- REQUIREMENT:
Print nothing but the lines below starting at the line that holds "Apple Watch" and ending at the line that holds "12:00 Uhr bis 15:00 Uhr", including both, each exactly as written.

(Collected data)
○ ○ ○ ○ ○ ○ ○
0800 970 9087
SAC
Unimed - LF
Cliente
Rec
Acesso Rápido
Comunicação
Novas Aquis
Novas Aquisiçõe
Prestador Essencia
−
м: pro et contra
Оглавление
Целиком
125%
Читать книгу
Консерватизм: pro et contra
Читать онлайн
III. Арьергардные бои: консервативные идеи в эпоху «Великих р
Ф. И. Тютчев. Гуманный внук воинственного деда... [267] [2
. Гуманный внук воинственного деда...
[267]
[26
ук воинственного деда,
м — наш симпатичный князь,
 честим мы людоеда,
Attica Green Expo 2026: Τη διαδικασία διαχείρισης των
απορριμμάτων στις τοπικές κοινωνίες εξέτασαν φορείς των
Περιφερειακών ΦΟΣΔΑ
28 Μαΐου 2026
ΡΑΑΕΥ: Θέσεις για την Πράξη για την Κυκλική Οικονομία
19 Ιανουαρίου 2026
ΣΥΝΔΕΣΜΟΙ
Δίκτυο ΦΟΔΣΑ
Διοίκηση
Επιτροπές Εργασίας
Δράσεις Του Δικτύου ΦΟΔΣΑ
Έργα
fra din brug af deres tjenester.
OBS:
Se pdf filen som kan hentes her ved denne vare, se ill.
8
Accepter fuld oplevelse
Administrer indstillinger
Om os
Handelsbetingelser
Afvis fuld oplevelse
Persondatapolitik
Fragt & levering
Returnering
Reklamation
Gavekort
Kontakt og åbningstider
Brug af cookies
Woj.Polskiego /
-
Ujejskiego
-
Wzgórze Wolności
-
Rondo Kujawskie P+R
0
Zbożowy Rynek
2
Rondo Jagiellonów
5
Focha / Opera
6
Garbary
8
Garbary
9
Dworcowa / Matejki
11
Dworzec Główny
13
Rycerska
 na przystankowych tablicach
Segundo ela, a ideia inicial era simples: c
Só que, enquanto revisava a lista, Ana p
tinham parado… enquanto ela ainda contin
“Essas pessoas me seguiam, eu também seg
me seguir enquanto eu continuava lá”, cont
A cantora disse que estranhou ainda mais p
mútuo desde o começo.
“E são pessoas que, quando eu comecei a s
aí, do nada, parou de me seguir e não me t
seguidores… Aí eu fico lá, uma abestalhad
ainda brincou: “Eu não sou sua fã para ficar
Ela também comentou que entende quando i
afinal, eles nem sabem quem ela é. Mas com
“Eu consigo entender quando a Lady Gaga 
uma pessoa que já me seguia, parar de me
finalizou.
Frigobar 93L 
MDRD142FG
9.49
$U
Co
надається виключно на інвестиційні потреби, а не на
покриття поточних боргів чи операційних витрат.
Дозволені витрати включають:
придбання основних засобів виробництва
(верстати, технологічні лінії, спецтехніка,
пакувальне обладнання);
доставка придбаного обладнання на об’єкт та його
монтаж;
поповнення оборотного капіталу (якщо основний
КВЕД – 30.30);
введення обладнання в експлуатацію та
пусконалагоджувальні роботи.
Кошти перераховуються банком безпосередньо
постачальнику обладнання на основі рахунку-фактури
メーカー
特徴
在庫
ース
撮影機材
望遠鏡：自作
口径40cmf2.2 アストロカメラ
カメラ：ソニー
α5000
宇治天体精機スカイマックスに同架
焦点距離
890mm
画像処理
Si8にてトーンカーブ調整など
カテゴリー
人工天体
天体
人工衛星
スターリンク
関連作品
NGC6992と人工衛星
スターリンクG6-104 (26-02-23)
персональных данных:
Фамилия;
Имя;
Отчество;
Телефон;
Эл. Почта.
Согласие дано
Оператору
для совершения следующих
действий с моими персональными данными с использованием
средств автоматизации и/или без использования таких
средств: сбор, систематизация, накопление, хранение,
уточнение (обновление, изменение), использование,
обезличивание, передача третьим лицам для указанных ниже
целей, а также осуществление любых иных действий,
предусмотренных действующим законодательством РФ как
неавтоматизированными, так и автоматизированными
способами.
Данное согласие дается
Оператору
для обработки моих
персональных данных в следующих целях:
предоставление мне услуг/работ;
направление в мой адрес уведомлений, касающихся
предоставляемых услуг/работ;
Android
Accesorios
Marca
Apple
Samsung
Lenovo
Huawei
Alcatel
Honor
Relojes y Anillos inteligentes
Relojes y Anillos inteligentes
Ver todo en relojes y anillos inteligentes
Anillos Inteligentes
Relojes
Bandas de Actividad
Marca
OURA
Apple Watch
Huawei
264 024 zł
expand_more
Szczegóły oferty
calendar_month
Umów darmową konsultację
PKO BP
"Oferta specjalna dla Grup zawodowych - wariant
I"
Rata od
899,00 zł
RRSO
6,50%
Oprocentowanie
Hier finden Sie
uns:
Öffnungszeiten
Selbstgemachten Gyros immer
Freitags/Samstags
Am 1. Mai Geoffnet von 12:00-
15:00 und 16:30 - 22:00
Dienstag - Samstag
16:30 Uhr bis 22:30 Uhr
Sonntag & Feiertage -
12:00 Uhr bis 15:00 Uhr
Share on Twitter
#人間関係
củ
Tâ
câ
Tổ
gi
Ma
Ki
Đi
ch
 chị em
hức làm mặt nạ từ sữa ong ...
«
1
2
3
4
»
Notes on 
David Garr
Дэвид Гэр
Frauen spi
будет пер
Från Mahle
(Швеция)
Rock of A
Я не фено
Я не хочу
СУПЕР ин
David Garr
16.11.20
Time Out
○ ○ ○ ○ ○ ○ ○
- OUTPUT FOR THIS EXERCISE:
Apple Watch
Huawei
264 024 zł
expand_more
Szczegóły oferty
calendar_month
Umów darmową konsultację
PKO BP
"Oferta specjalna dla Grup zawodowych - wariant
I"
Rata od
899,00 zł
RRSO
6,50%
Oprocentowanie
Hier finden Sie
uns:
Öffnungszeiten
Selbstgemachten Gyros immer
Freitags/Samstags
Am 1. Mai Geoffnet von 12:00-
15:00 und 16:30 - 22:00
Dienstag - Samstag
16:30 Uhr bis 22:30 Uhr
Sonntag & Feiertage -
12:00 Uhr bis 15:00 Uhr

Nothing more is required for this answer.